EDITORIAL: As if the existing friction between the coalition government and PTI (Pakistan Tehreek-e-Insaf) weren’t enough, there’s now also the awkwardness of the mandatory address of the president to the joint sitting of parliament; a constitutional necessity “at the commencement of the first session after each general election to the national assembly and at the commencement of the first session of each year,” according to Article 56(3).
The last parliamentary year of the incumbent assembly began on 14 August 2022, and Speaker Raja Pervaiz Ashraf has already adjourned the joint sitting twice without any apparent reason.
Now the next session is due in September, it is reported that the government has decided to call a joint sitting of the two houses of parliament on the 19th of this month for the mandatory parliamentary address of the president.
Given the backdrop, it’s not very difficult to understand why there was a difficulty for everybody to go through the motions in what is, after all, just a tradition with very little intrinsic value. PTI has made it abundantly clear that it will do whatever it takes to throw a monkey wrench in the works whenever and wherever it gets a chance; even if it means risking disturbance of the crucial IMF (International Monetary Fund) bailout programme.
And the government, for its part, has no qualms about slapping sedition and terrorism charges on the opposition just to get it out of the way. So it’s not that strange, after all, that the PML-N (Pakistan Muslim League-Nawaz)-led government hasn’t yet sent an invitation to the presidency.
Usually, the president has a simple enough job to do. He’s put there by the government, so he returns the favour by heaping praise on it. But since President Alvi must review performances of not one but two administrations, he finds himself in a particularly tight spot; especially since he’s also made it pretty clear that he’s PTI’s man in the president’s house more than an impartial president in the true, constitutional sense of the job.
Everybody knows how he feels and what he’ll say about the first eight months, when PTI was in power, but will he maintain a degree of presidential dignity and decorum when it comes to the last four months, when PML-N came back on top?

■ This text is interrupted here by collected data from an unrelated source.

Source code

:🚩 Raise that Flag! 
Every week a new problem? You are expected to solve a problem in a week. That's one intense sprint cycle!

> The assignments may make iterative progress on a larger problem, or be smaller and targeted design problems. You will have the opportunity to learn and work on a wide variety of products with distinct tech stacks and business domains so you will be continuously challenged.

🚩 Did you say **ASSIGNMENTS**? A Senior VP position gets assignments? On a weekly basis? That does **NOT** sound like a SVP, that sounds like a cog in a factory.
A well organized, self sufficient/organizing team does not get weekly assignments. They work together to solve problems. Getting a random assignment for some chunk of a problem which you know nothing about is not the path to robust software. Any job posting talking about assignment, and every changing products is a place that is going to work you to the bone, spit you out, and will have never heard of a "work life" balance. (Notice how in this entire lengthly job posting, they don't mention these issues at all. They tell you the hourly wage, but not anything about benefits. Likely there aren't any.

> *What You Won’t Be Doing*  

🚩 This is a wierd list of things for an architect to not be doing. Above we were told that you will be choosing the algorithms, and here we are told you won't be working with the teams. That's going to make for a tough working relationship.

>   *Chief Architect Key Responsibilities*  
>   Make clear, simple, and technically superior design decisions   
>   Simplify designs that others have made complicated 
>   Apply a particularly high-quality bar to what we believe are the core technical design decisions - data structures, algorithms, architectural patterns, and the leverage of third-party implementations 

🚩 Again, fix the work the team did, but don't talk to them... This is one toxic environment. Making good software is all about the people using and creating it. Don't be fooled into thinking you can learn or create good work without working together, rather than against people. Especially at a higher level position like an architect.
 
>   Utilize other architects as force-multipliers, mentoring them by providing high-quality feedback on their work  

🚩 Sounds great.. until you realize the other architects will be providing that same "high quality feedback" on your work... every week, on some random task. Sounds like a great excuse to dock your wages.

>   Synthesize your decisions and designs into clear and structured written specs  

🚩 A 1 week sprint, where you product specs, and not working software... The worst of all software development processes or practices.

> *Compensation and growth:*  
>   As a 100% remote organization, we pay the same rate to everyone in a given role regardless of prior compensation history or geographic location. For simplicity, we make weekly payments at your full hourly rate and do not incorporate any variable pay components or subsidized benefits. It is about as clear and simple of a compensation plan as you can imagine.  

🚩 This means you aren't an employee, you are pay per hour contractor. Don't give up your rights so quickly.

All this confusion hasn’t kept the official machinery from working, thankfully. News reports suggest that the main part of the speech is almost ready, after the presidency’s staff duly contacted all ministries in time for their feedback. But that also poses the question of whether or not the president will stick to the usual practice of just reading out what’s given to him.

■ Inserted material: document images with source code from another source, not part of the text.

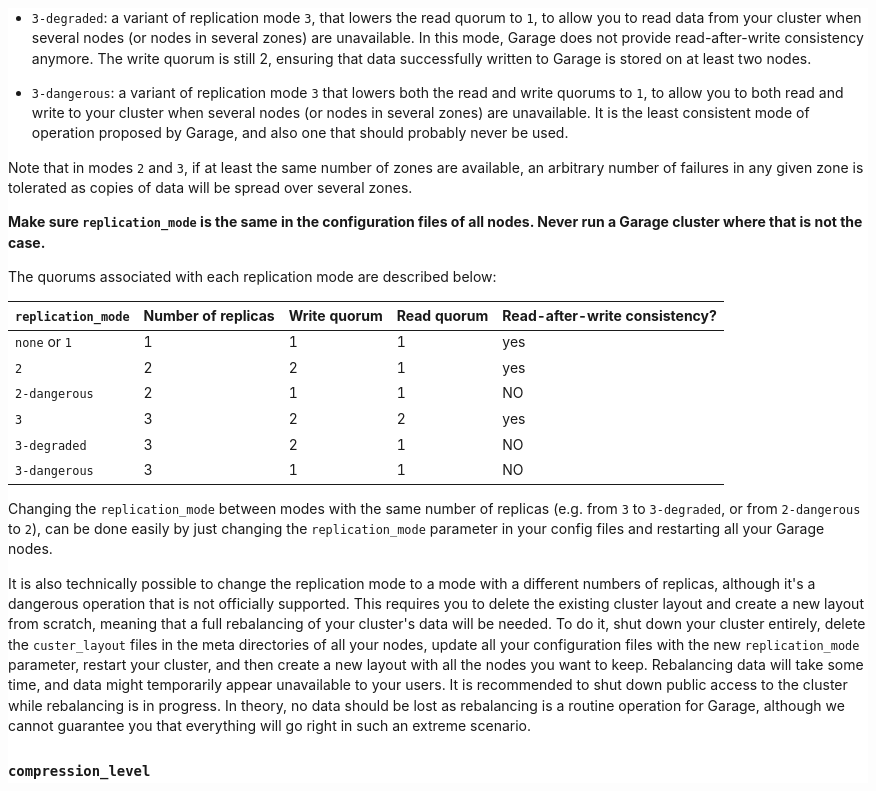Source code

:   - `3-degraded`: a variant of replication mode `3`, that lowers the read
    quorum to `1`, to allow you to read data from your cluster when several
    nodes (or nodes in several zones) are unavailable.  In this mode, Garage
    does not provide read-after-write consistency anymore.  The write quorum is
    still 2, ensuring that data successfully written to Garage is stored on at
    least two nodes.

  - `3-dangerous`: a variant of replication mode `3` that lowers both the read
    and write quorums to `1`, to allow you to both read and write to your
    cluster when several nodes (or nodes in several zones) are unavailable.  It
    is the least consistent mode of operation proposed by Garage, and also one
    that should probably never be used.

Note that in modes `2` and `3`,
if at least the same number of zones are available, an arbitrary number of failures in 
any given zone is tolerated as copies of data will be spread over several zones.

**Make sure `replication_mode` is the same in the configuration files of all nodes.
Never run a Garage cluster where that is not the case.**

The quorums associated with each replication mode are described below:

| `replication_mode` | Number of replicas | Write quorum | Read quorum | Read-after-write consistency? |
| ------------------ | ------------------ | ------------ | ----------- | ----------------------------- |
| `none` or `1`      | 1                  | 1            | 1           | yes                           |
| `2`                | 2                  | 2            | 1           | yes                           |
| `2-dangerous`      | 2                  | 1            | 1           | NO                            |
| `3`                | 3                  | 2            | 2           | yes                           |
| `3-degraded`       | 3                  | 2            | 1           | NO                            |
| `3-dangerous`      | 3                  | 1            | 1           | NO                            |

Changing the `replication_mode` between modes with the same number of replicas
(e.g. from `3` to `3-degraded`, or from `2-dangerous` to `2`), can be done easily by
just changing the `replication_mode` parameter in your config files and restarting all your
Garage nodes.

It is also technically possible to change the replication mode to a mode with a
different numbers of replicas, although it's a dangerous operation that is not
officially supported.  This requires you to delete the existing cluster layout
and create a new layout from scratch, meaning that a full rebalancing of your
cluster's data will be needed.  To do it, shut down your cluster entirely,
delete the `custer_layout` files in the meta directories of all your nodes,
update all your configuration files with the new `replication_mode` parameter,
restart your cluster, and then create a new layout with all the nodes you want
to keep.  Rebalancing data will take some time, and data might temporarily
appear unavailable to your users.  It is recommended to shut down public access
to the cluster while rebalancing is in progress.  In theory, no data should be
lost as rebalancing is a routine operation for Garage, although we cannot
guarantee you that everything will go right in such an extreme scenario.

### `compression_level`
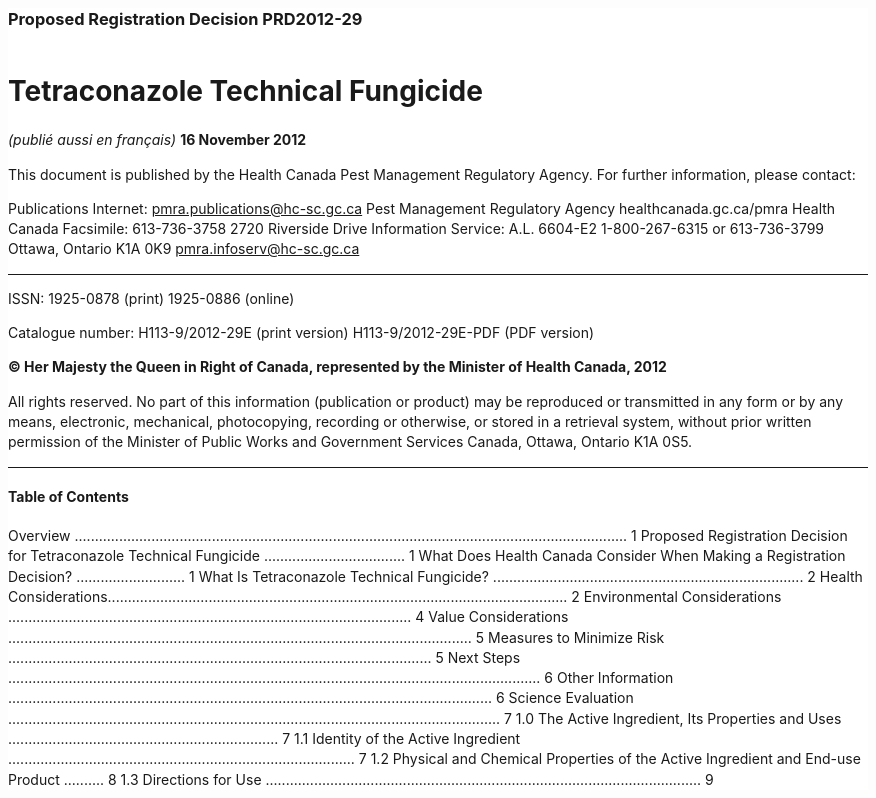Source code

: ### Proposed Registration Decision PRD2012-29

# Tetraconazole Technical Fungicide

_(publié aussi en français)_ **16 November 2012**

This document is published by the Health Canada Pest Management Regulatory Agency. For further
information, please contact:

Publications Internet: pmra.publications@hc-sc.gc.ca
Pest Management Regulatory Agency healthcanada.gc.ca/pmra
Health Canada Facsimile: 613-736-3758
2720 Riverside Drive Information Service:
A.L. 6604-E2 1-800-267-6315 or 613-736-3799
Ottawa, Ontario K1A 0K9 pmra.infoserv@hc-sc.gc.ca


-----

ISSN: 1925-0878 (print)
1925-0886 (online)

Catalogue number: H113-9/2012-29E (print version)
H113-9/2012-29E-PDF (PDF version)

**© Her Majesty the Queen in Right of Canada, represented by the Minister of Health Canada, 2012**

All rights reserved. No part of this information (publication or product) may be reproduced or transmitted in any form or by any
means, electronic, mechanical, photocopying, recording or otherwise, or stored in a retrieval system, without prior written
permission of the Minister of Public Works and Government Services Canada, Ottawa, Ontario K1A 0S5.


-----

#### Table of Contents

Overview ......................................................................................................................................... 1
Proposed Registration Decision for Tetraconazole Technical Fungicide ................................... 1
What Does Health Canada Consider When Making a Registration Decision? ........................... 1
What Is Tetraconazole Technical Fungicide? ............................................................................. 2
Health Considerations.................................................................................................................. 2
Environmental Considerations .................................................................................................... 4
Value Considerations ................................................................................................................... 5
Measures to Minimize Risk ......................................................................................................... 5
Next Steps .................................................................................................................................... 6
Other Information ........................................................................................................................ 6
Science Evaluation .......................................................................................................................... 7
1.0 The Active Ingredient, Its Properties and Uses ................................................................... 7
1.1 Identity of the Active Ingredient ...................................................................................... 7
1.2 Physical and Chemical Properties of the Active Ingredient and End-use Product .......... 8
1.3 Directions for Use ............................................................................................................ 9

His last address wasn’t entirely uneventful, with the opposition of the time – the government of today – raising slogans, surrounding him, and eventually walking out. But things could go in a completely different direction if he takes on the government of which he is the ceremonial head.
Since these presidential addresses have a sketchy history despite their very limited significance, perhaps this is something that needs a little more looking into. They quickly become a rarity whenever army chiefs take over and become presidents themselves, and became a convenient non-practice in the time of the then civilian president Ghulam Ishaq Khan as well.
Yet things went on just fine. Therefore, there’s a need to make this constitutional requirement more relevant. And that will only be possible when the president’s office becomes truly non-partisan.
However, things like that would require a manner of consensus between government and opposition. But that’s not likely to happen when all they can do is undermine and hurt the other, and also, at times, shamelessly hurt the country and the people in the process. That, unfortunately, is the problem at the centre of the paralysis with the president’s address as well.
A good start, then, could be legislating constitutional protocols relating to government-opposition exchanges on significant state matters that should, ultimately, take care of needless irritants like the one that’s made such a big deal out of a regular speech in this case.